- **Action item**: From the first line to the last, copy the material exactly and leave the pictures out.

- **Dataset excerpt**:
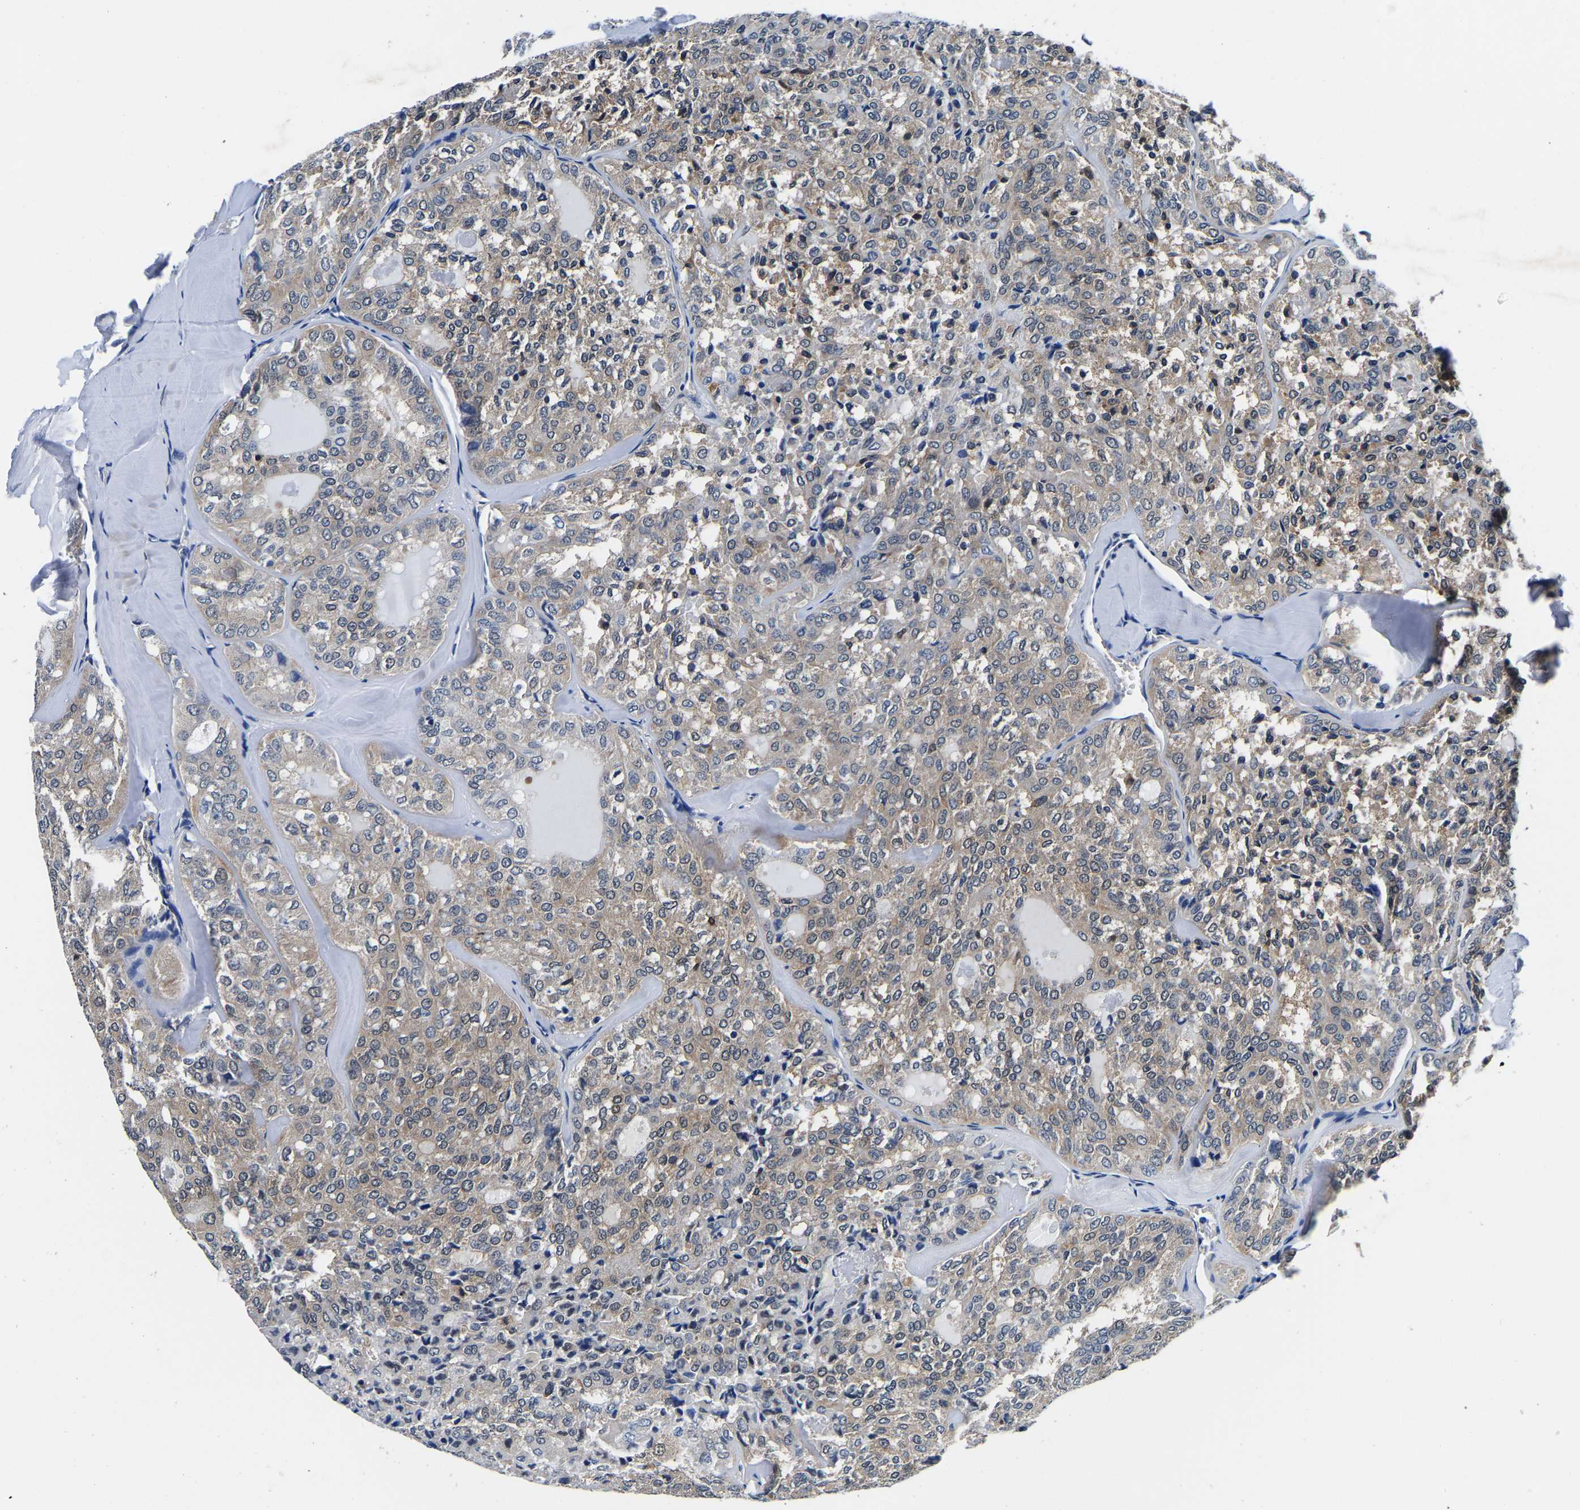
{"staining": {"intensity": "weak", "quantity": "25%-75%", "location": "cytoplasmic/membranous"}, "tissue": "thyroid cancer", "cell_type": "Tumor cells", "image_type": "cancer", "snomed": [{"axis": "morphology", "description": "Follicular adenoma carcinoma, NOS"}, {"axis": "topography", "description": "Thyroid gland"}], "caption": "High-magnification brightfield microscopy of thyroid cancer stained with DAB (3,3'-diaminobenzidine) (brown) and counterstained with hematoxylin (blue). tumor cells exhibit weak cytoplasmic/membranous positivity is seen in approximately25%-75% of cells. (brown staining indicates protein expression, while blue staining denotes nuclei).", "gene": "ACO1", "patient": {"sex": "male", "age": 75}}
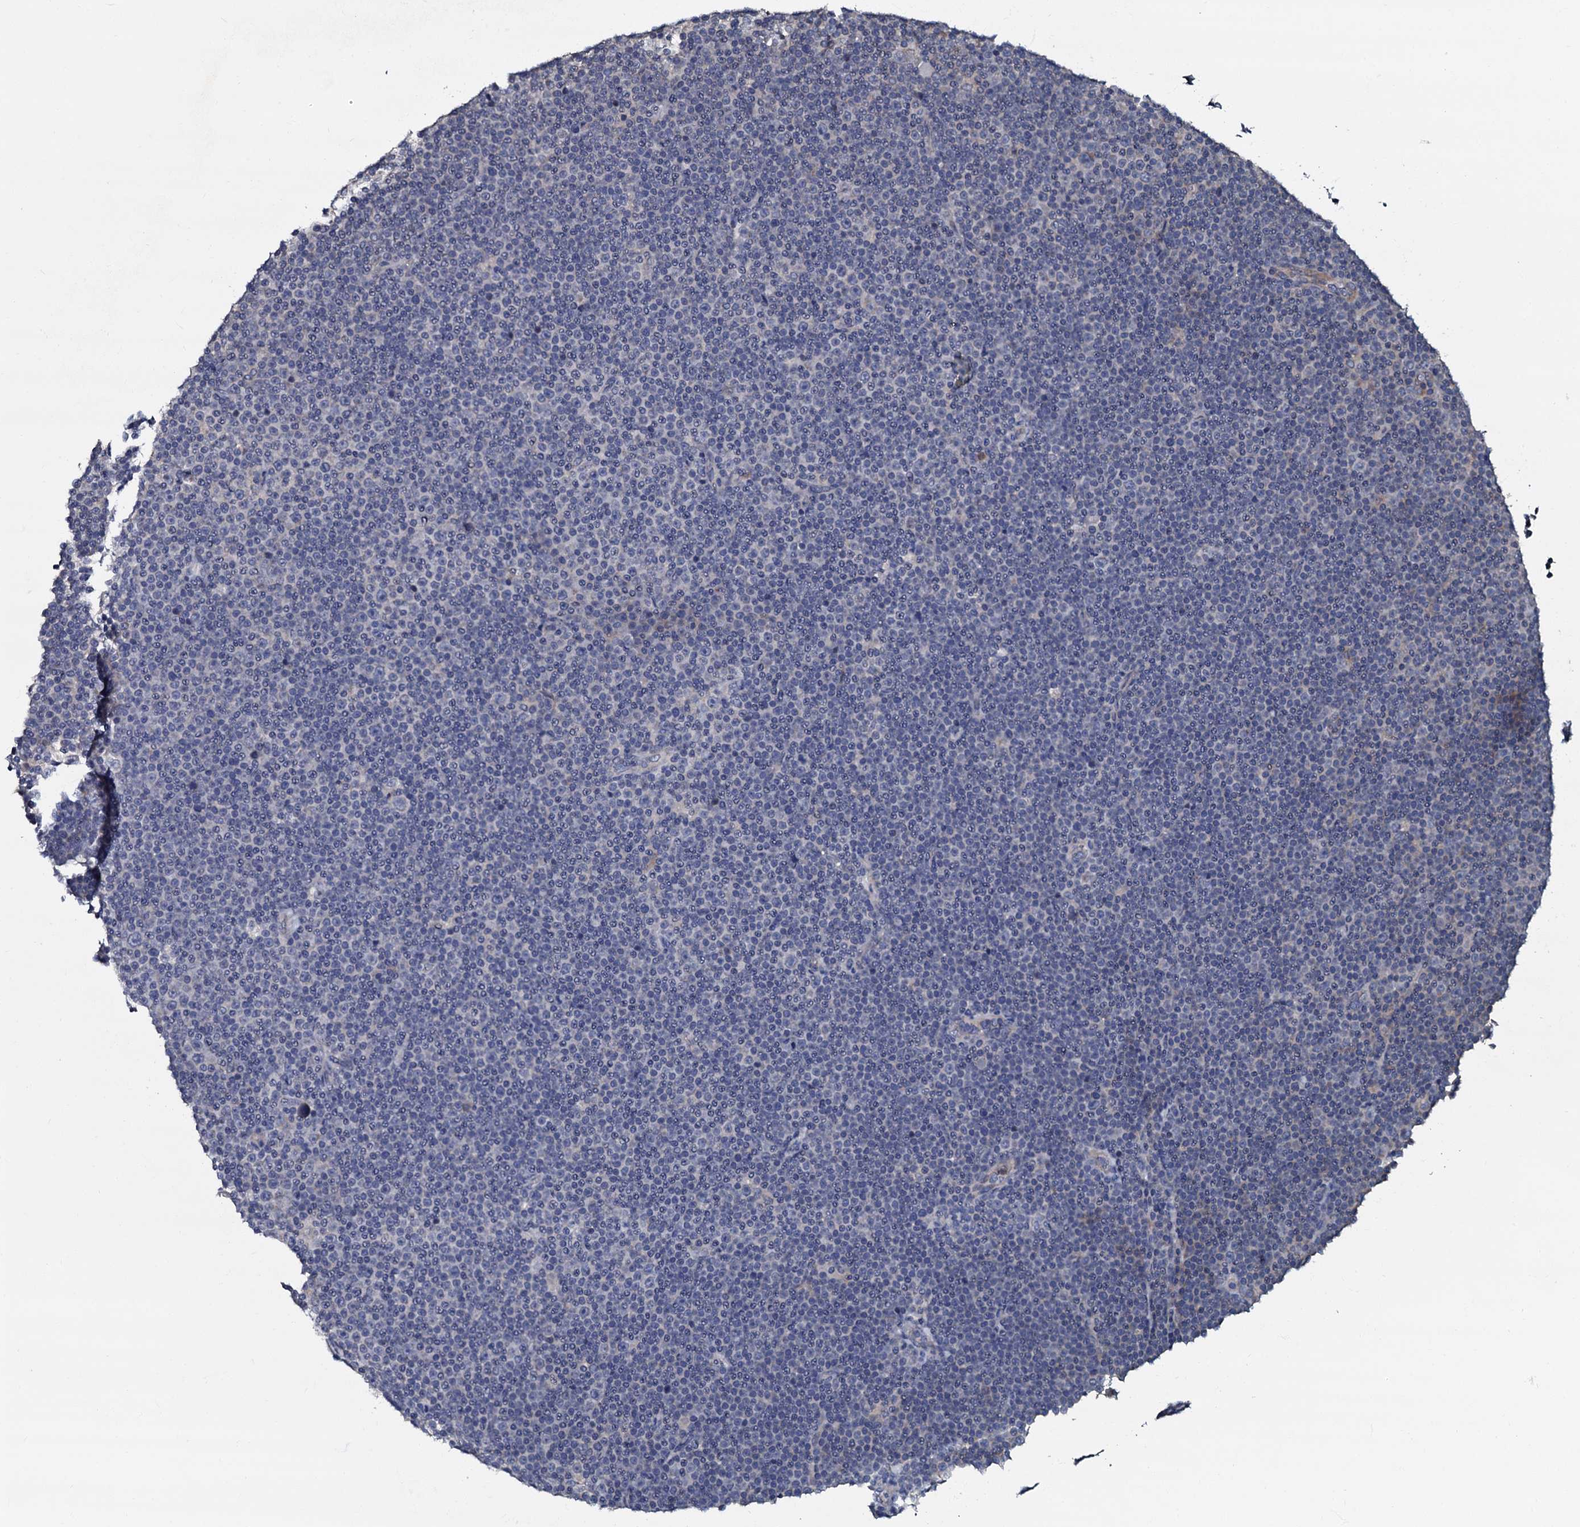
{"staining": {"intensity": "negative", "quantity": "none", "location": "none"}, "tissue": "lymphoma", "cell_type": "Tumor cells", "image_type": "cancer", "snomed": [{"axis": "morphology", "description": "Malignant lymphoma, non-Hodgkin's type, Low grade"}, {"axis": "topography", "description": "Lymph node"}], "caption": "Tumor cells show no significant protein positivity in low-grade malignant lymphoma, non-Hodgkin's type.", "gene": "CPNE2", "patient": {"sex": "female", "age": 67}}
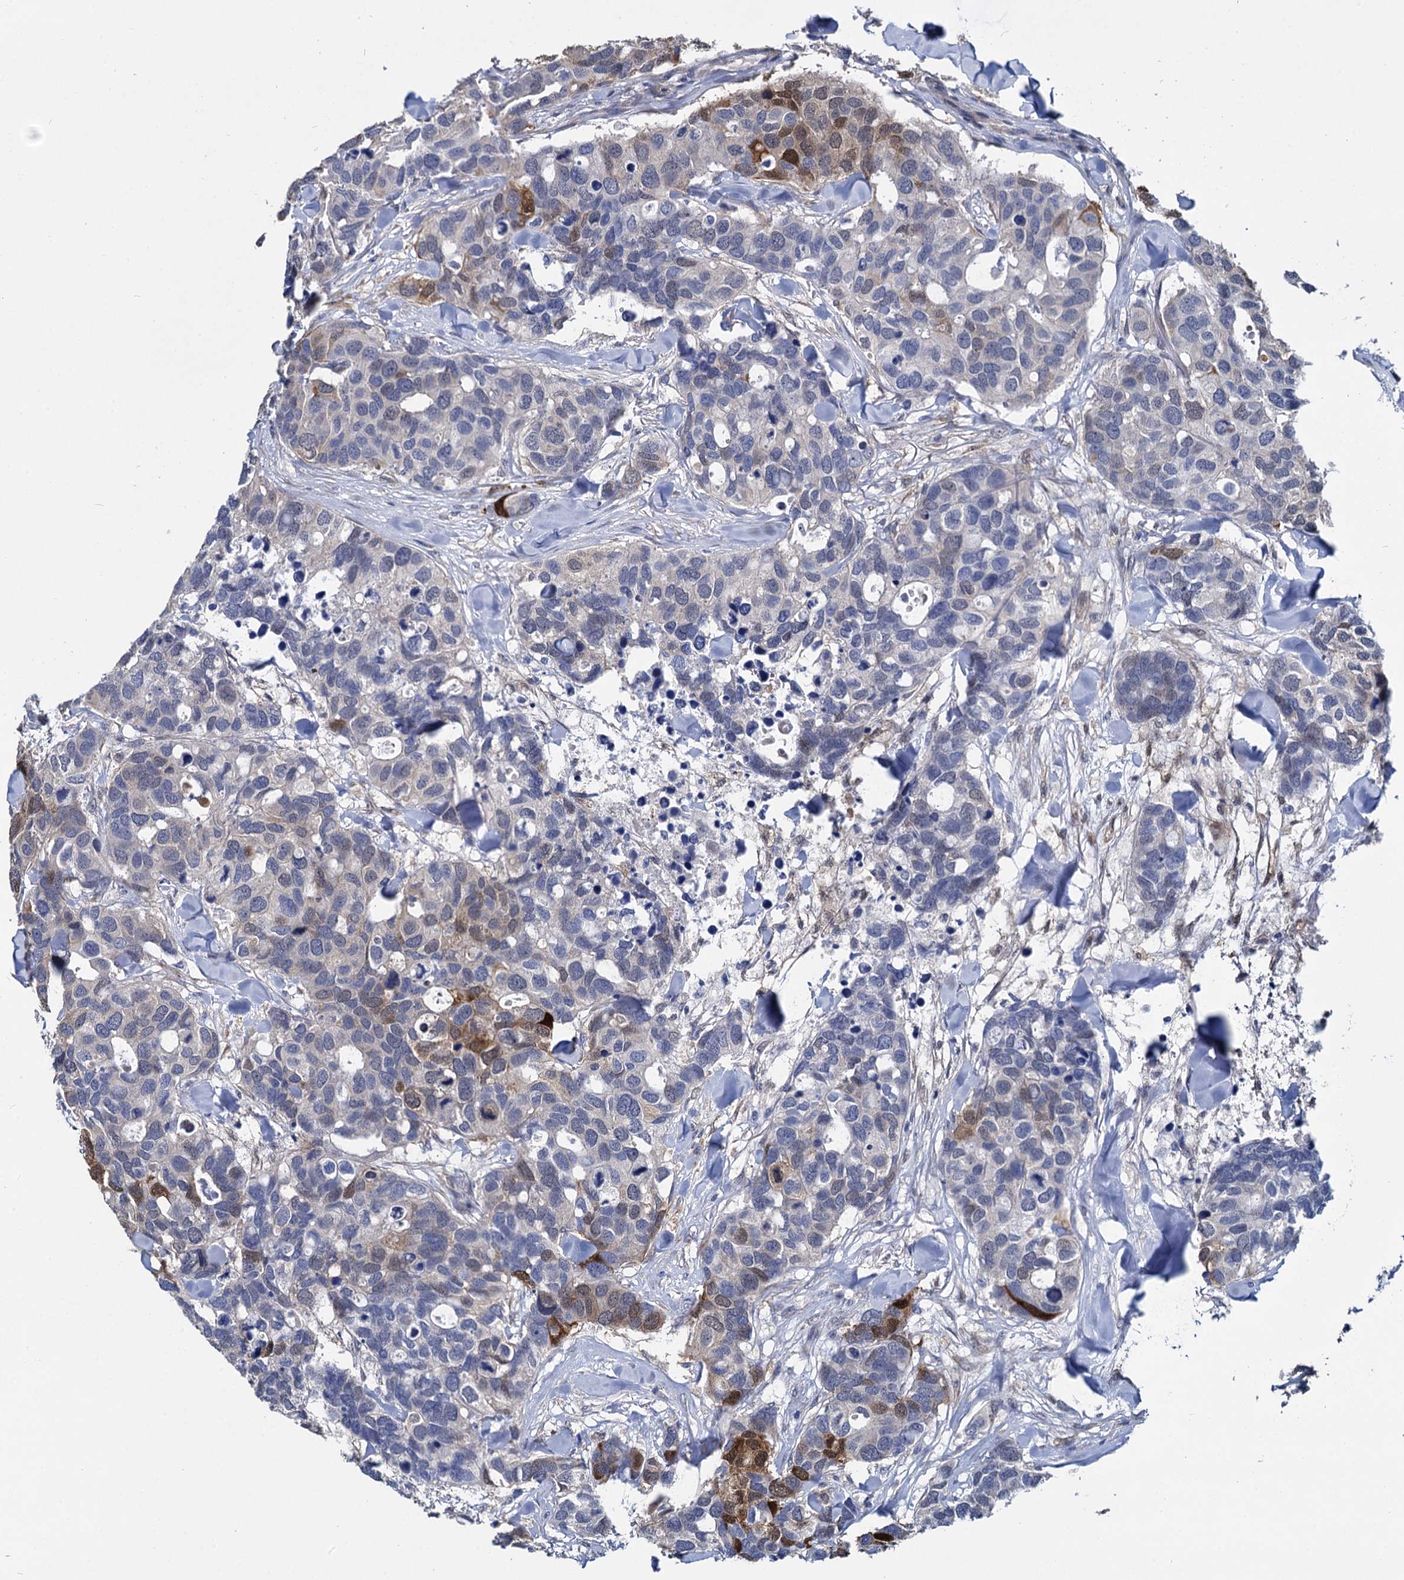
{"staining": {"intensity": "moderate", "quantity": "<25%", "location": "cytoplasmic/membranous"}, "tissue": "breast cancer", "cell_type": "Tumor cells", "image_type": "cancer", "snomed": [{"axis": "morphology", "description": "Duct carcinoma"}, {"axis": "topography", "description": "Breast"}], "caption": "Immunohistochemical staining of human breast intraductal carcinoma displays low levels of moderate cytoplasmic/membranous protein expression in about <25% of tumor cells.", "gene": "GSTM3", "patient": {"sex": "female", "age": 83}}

- **Answer box**:
{"staining": {"intensity": "weak", "quantity": "25%-75%", "location": "cytoplasmic/membranous"}, "tissue": "thyroid cancer", "cell_type": "Tumor cells", "image_type": "cancer", "snomed": [{"axis": "morphology", "description": "Follicular adenoma carcinoma, NOS"}, {"axis": "topography", "description": "Thyroid gland"}], "caption": "High-magnification brightfield microscopy of thyroid cancer stained with DAB (3,3'-diaminobenzidine) (brown) and counterstained with hematoxylin (blue). tumor cells exhibit weak cytoplasmic/membranous positivity is seen in approximately25%-75% of cells. (brown staining indicates protein expression, while blue staining denotes nuclei).", "gene": "ACO1", "patient": {"sex": "male", "age": 75}}
{"staining": {"intensity": "negative", "quantity": "none", "location": "none"}, "tissue": "lymphoma", "cell_type": "Tumor cells", "image_type": "cancer", "snomed": [{"axis": "morphology", "description": "Malignant lymphoma, non-Hodgkin's type, Low grade"}, {"axis": "topography", "description": "Lymph node"}], "caption": "Tumor cells show no significant protein positivity in low-grade malignant lymphoma, non-Hodgkin's type.", "gene": "CPNE2", "patient": {"sex": "female", "age": 67}}
{"staining": {"intensity": "moderate", "quantity": "<25%", "location": "cytoplasmic/membranous"}, "tissue": "breast cancer", "cell_type": "Tumor cells", "image_type": "cancer", "snomed": [{"axis": "morphology", "description": "Duct carcinoma"}, {"axis": "topography", "description": "Breast"}], "caption": "Immunohistochemical staining of human breast intraductal carcinoma displays low levels of moderate cytoplasmic/membranous protein expression in about <25% of tumor cells.", "gene": "GSTM3", "patient": {"sex": "female", "age": 83}}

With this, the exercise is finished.